MisoTTS
MisoTTS is an 8B-parameter text-to-speech model from Miso Labs for expressive speech and dialogue generation. Miso Labs says the weights are open source on Hugging Face, the model can condition on text and optional audio context, and API access is coming soon.
MisoTTS is page-worthy because it is a fresh voice-model release with primary-source technical detail, open weights, and early community attention around expressive speech generation. It also gives GetLLMs a current speech-model explainer without pretending the API/catalog fields are stable enough for a `/models` directory record.
Miso Labs announced MisoTTS on June 3, 2026 as an 8B-parameter model for emotive speech and dialogue generation. The official blog describes a 7.7B backbone plus 300M decoder, residual vector quantization with 32 audio codebooks, text and optional audio-context conditioning, current half-duplex limitations, open-source weights on Hugging Face, and API access coming soon. The Hugging Face model card confirms the MisoLabs/MisoTTS repository, text-to-speech task, model summary, license field, and that it is not deployed by an Inference Provider. Hacker News is used only as freshness and demand evidence.
- Track Miso Labs speech-model release facts and availability.
- Compare expressive TTS models that use text plus audio context.
- Understand RVQ-style audio tokenization in a reader-friendly way.
- Decide whether to wait for hosted API access before production evaluation.
The official release describes MisoTTS as an 8B-parameter speech model for expressive speech and dialogue generation. It generates from text and optional audio context, uses residual vector quantization, and is built around a 7.7B-parameter backbone with a 300M-parameter decoder.
- Task: text-to-speech and expressive speech generation.
- Architecture: a large temporal backbone plus a smaller depth decoder for audio codebooks.

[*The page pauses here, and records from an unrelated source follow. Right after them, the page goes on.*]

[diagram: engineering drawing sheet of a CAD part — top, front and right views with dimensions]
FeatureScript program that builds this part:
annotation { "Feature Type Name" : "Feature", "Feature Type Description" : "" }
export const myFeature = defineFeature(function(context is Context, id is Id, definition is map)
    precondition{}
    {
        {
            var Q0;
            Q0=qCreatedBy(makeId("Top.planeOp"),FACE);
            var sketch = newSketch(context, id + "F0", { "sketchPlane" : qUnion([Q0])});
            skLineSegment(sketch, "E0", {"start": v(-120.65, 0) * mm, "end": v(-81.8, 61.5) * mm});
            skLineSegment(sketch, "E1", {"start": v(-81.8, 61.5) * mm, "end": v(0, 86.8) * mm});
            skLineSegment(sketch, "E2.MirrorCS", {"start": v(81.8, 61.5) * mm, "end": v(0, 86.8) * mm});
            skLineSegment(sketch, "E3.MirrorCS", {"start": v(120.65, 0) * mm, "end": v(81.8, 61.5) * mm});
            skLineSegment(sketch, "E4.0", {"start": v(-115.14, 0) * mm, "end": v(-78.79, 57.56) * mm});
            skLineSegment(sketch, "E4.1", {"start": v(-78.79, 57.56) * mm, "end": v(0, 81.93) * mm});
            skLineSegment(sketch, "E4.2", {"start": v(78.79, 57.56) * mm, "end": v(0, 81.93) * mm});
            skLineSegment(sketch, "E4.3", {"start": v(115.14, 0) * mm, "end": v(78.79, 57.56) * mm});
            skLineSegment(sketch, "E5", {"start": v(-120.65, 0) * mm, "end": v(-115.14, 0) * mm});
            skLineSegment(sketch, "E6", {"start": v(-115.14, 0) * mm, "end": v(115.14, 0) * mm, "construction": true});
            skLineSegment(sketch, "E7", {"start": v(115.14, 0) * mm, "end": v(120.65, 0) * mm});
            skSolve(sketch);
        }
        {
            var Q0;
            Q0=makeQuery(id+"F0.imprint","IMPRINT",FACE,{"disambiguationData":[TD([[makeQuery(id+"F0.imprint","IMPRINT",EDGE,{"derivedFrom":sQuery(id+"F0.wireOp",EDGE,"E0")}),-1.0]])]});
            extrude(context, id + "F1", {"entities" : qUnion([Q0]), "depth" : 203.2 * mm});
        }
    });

- Availability: open weights on Hugging Face; API access is described as coming soon.
The Hugging Face card is useful for model identity, task, setup, and architecture, but it also says the model is not deployed by an Inference Provider. Until a stable public API, provider ID, pricing, limits, and hosted availability are verified, this should remain an entity explainer rather than a structured `/models` catalog entry.
Miso Labs says the current model handles individual turns and half-duplex audio, but does not yet solve turn-taking or full-duplex conversation. Treat quality and expressiveness claims as vendor-provided until independent evaluations and provider listings mature.
MisoTTS FAQ
Page-level questions for MisoTTS.
What is MisoTTS?+
MisoTTS is an 8B-parameter text-to-speech model from Miso Labs for expressive speech and dialogue generation. It can generate speech from text and optional audio context, with open weights available on Hugging Face.

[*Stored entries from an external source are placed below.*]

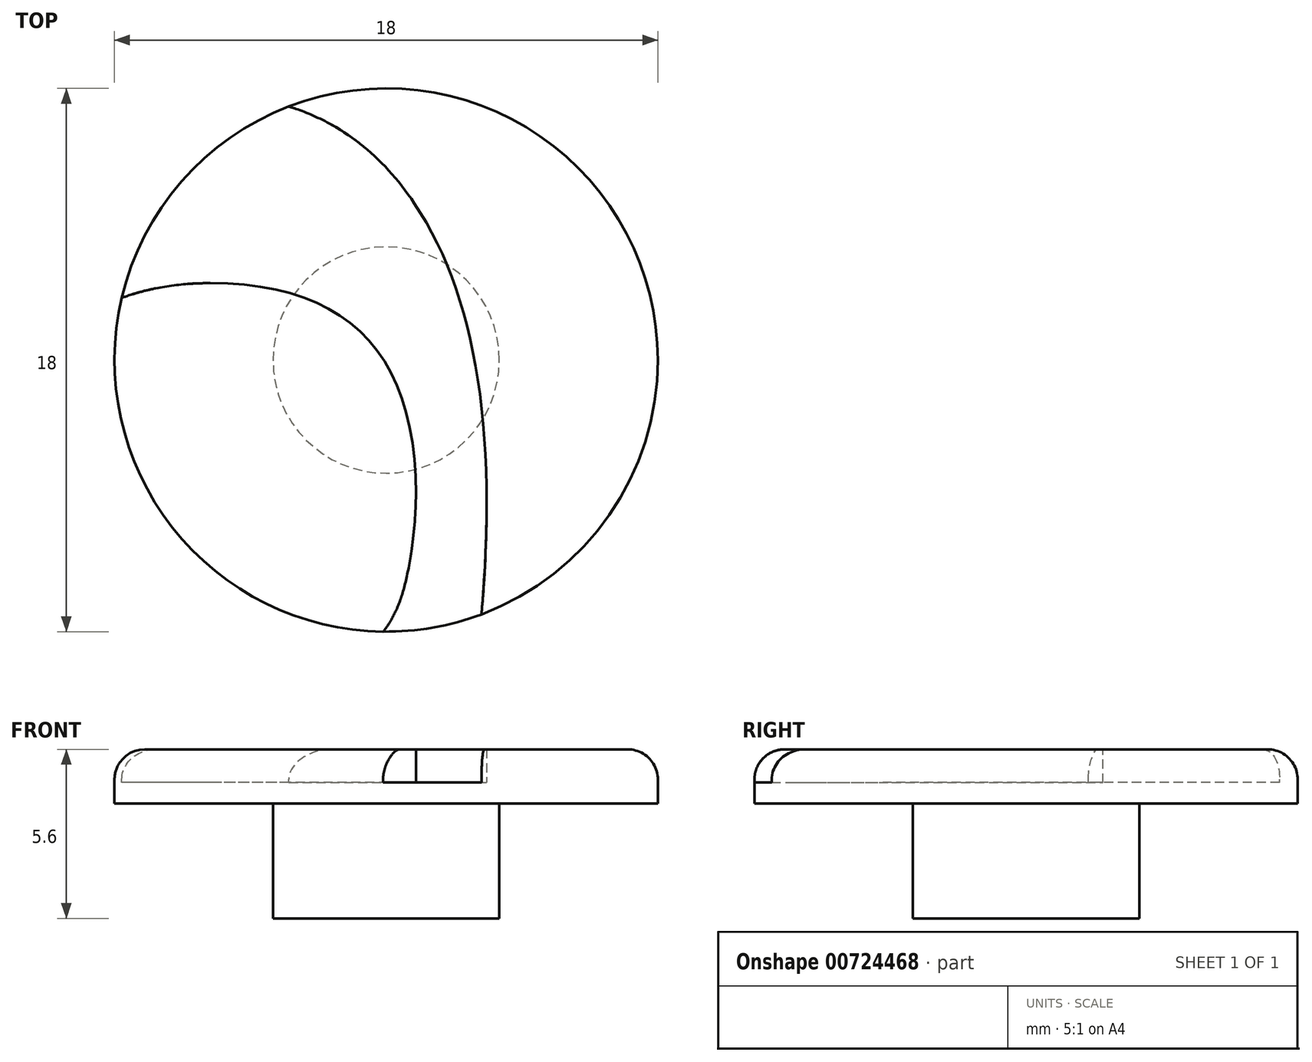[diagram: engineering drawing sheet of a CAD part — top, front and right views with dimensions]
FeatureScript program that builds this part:
annotation { "Feature Type Name" : "Feature", "Feature Type Description" : "" }
export const myFeature = defineFeature(function(context is Context, id is Id, definition is map)
    precondition{}
    {
        {
            var Q0;
            Q0=qCreatedBy(makeId("Top.planeOp"),FACE);
            var sketch = newSketch(context, id + "F0", { "sketchPlane" : qUnion([Q0])});
            skCircle(sketch, "E0", {"center": v(0, 0) * mm, "radius": 9 * mm});
            skSolve(sketch);
        }
        {
            var Q0;
            Q0 = qSketchRegion(id + "F0", true);
            extrude(context, id + "F1", {"entities" : qUnion([Q0]), "oppositeDirection" : true, "depth" : 1.8 * mm, "offsetDistance" : 25 * mm});
        }
        {
            var Q0;
            Q0=makeQuery(id+"F1.opExtrude","CAP_FACE",FACE,{"disambiguationData":[OSD([sQuery(id+"F0.wireOp",EDGE,"E0")])],"isStart":false});
            var sketch = newSketch(context, id + "F2", { "sketchPlane" : qUnion([Q0])});
            skCircle(sketch, "E1", {"center": v(0, 0) * mm, "radius": 3.75 * mm});
            skSolve(sketch);
        }
        {
            var Q0;
            Q0 = qSketchRegion(id + "F2", true);
            extrude(context, id + "F3", {"entities" : qUnion([Q0]), "operationType" : NewBodyOperationType.ADD, "depth" : 3.8 * mm, "offsetDistance" : 25 * mm});
        }
        {
            var Q0;
            Q0=makeQuery(id+"F1.opExtrude","CAP_FACE",FACE,{"disambiguationData":[OSD([sQuery(id+"F0.wireOp",EDGE,"E0")])],"isStart":true});
            var sketch = newSketch(context, id + "F4", { "sketchPlane" : qUnion([Q0])});
            skText(sketch, "E2", { "text": "ימת", "fontName": "Tinos-Bold.ttf"});
            skLineSegment(sketch, "E3", {"start": v(-45.79, 4) * mm, "end": v(51.23, 4) * mm, "construction": true});
            skLineSegment(sketch, "E4.MirrorCS", {"start": v(-45.79, -4) * mm, "end": v(51.23, -4) * mm, "construction": true});
            const initialGuessF4  = {"E2": [-0.03136, -0.01554, 1, 0, 0.03109]};
            skSetInitialGuess(sketch, initialGuessF4);
            skSolve(sketch);
        }
        {
            var Q0;
            Q0 = qSketchRegion(id + "F4", true);
            extrude(context, id + "F5", {"entities" : qUnion([Q0]), "operationType" : NewBodyOperationType.REMOVE, "oppositeDirection" : true, "depth" : 1.1 * mm, "offsetDistance" : 25 * mm});
        }
        {
            var Q0;
            Q0=makeQuery(id+"F1.opExtrude","CAP_EDGE",EDGE,{"disambiguationData":[OSD([sQuery(id+"F0.wireOp",EDGE,"E0")])],"isStart":true});
            fillet(context, id + "F6", {"entities" : qUnion([Q0]), "radius" : 1 * mm, "tangentPropagation" : true, "allowEdgeOverflow" : false});
        }
    });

Can I use MisoTTS through a hosted API?+
Not as a stable GetLLMs catalog record yet. Miso Labs says API access is coming soon, and the Hugging Face model card says the model is not deployed by an Inference Provider, so production users should recheck hosted availability before planning around it.
Why does MisoTTS use residual vector quantization?+
Miso Labs uses residual vector quantization to represent audio with multiple codebook indices instead of one very large flat vocabulary. The goal is to cover more speech variation while keeping the model architecture practical.